This is Anne of All Trades and I’m back with the workshop renovation I’m completing this week. This project is sponsored by 3M and I am working in partnership with the 3M experts on this forum to complete my build. It’s time to tackle the windows on the other side of the shop but in a different way. The no-weld window frames with the sliding acrylic were a perfect option for the front of the workshop because I needed the ventilation but on the back of the shop sits a busy road and I don’t want those windows to open. I also wanted to add some privacy so I sanded down the acrylic that I would be using and asked the 3M engineers what the best way of attaching these to my workshop would be.
They got back to me and suggested that using 3MTM Scotch-WeldTM Polyurethane Reactive (PUR) Adhesive to attach the acrylic directly to the studs in the wall would be the best solution to my problem. I can then also use the PUR Adhesive to attach the trim for the windows on top of the acrylic. This will save me 1,000 headaches trying to drill and screw the acrylic to the studs as it’s such a brittle material and I didn’t want to risk damaging it.
The first task was the prepare both the applicator and the adhesive, which meant hooking up the applicator to an air compressor set to 80 PSI. Next, add the tube of adhesive and let it warm up for 45 minutes, take it out and let it sit for 60 seconds, remembering to wear gloves. After letting it sit, pierce the tip of the tube with a nail punch, attach the applicator tip, put it back in the applicator and ready to go.
There are a couple of questions I have for the 3M engineers:
- How long can I leave the adhesive after it has heated up before application?
- What is the setting time? The acrylic can be heavy and I’d like to know how long it needs to be pressed against the wooden frames before it is safe to leave it.
Thanks John for your help! I’m glad the setting time was so short as it meant I could press the acrylic against the wall studs by hand until it set.
The next job was to prepare the acrylic. Before attaching them with the adhesive they needed sanding and cutting to shape. The benefit of the sanding was that it gave a frosted glass effect adding privacy but not taking away the natural sunlight.
Once the sheets were cut to the right shape, the last step of the job was to apply the adhesive to the studs, put the acrylic in place and apply pressure until it set.
I’m going to be continuing to post here on the 3M Industrial Community with my progress on renovating the workshop so stay tuned to find out what’s next!
Thanks for the questions. Open time and set time are definitely important to know before you try to use any liquid adhesive.
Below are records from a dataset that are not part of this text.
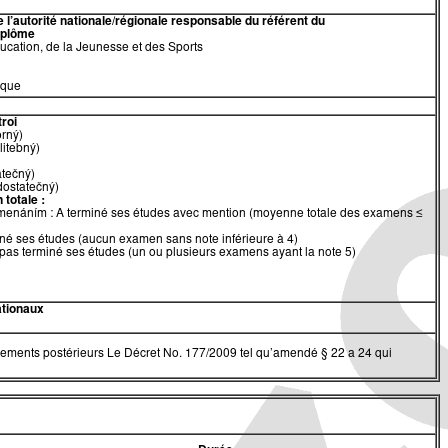
 l’autorité nationale/régionale responsable du référent du
diplôme
ducation, de la Jeunesse et des Sports
èque
troi
orný)
litebný)
atečný)
edostatečný)
 totale :
menáním : A terminé ses études avec mention (moyenne totale des examens ≤
iné ses études (aucun examen sans note inférieure à 4)
pas terminé ses études (un ou plusieurs examens ayant la note 5)
ationaux
s réglements postérieurs Le Décret No. 177/2009 tel qu’amendé § 22 a 24 qui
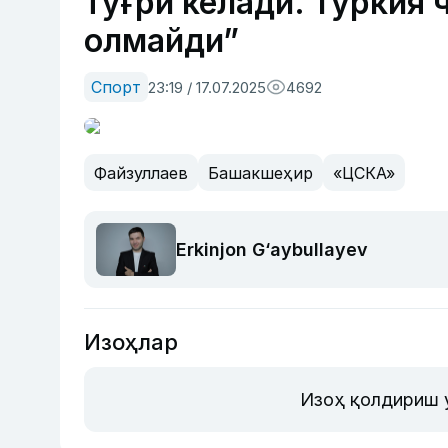
тўғри келади. Туркия
олмайди”
Спорт
23:19 / 17.07.2025
4692
Файзуллаев
Башакшеҳир
«ЦСКА»
Erkinjon G‘aybullayev
Изоҳлар
Изоҳ қолдириш 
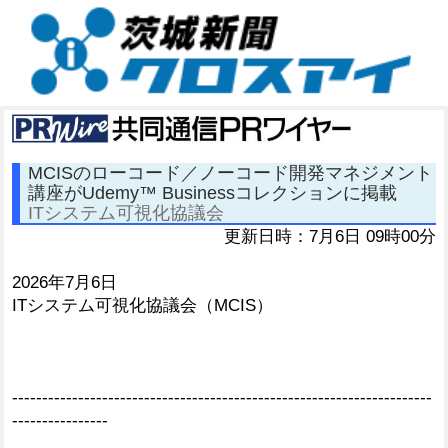
MCISのローコード／ノーコード開発マネジメント
講座がUdemy™ Businessコレクションに掲載
ITシステム可視化協議会
更新日時：7月6日 09時00分
2026年7月6日
ITシステム可視化協議会（MCIS）
----------------------------------------------------------------------
----------------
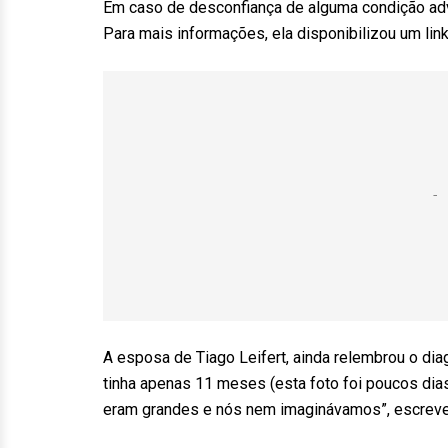
Em caso de desconfiança de alguma condição adve
Para mais informações, ela disponibilizou um link 
A esposa de Tiago Leifert, ainda relembrou o diag
tinha apenas 11 meses (esta foto foi poucos dia
eram grandes e nós nem imaginávamos”, escrev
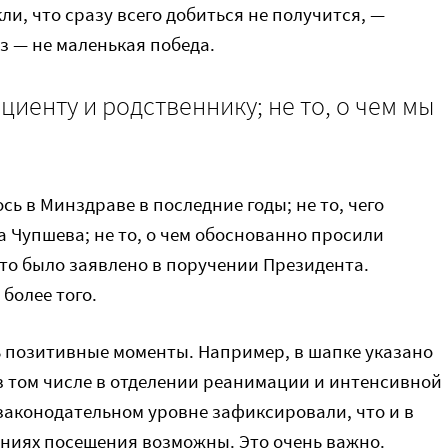
, что сразу всего добиться не получится, —
з — не маленькая победа.
ациенту и родственнику; не то, о чем мы
ось в Минздраве в последние годы; не то, чего
 Чупшева; не то, о чем обоснованно просили
что было заявлено в поручении Президента.
 более того.
ь позитивные моменты. Например, в шапке указано
в том числе в отделении реанимации и интенсивной
а законодательном уровне зафиксировали, что и в
ениях посещения возможны. Это очень важно.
Open time (also called “pot life”, “work life”, or “working time”) is the maximum time you have between dispensing an adhesive and sticking the substrates together. A longer open time allows you to dispense a longer bond line.
Setting time (also called “handling time” or “clamp time”) is defined as the time between attaching the parts and the bond being strong enough to handle. For a PUR, we use 5 psi strength as our benchmark.
3M™ Scotch-Weld™ PUR Adhesive TS230 has an open time of 4 minutes and a set time of 2 1/2 minutes. That means you have 4 minutes to dispense along the perimeter, and then you only have to hold the window in place for 2 1/2 minutes while it sets.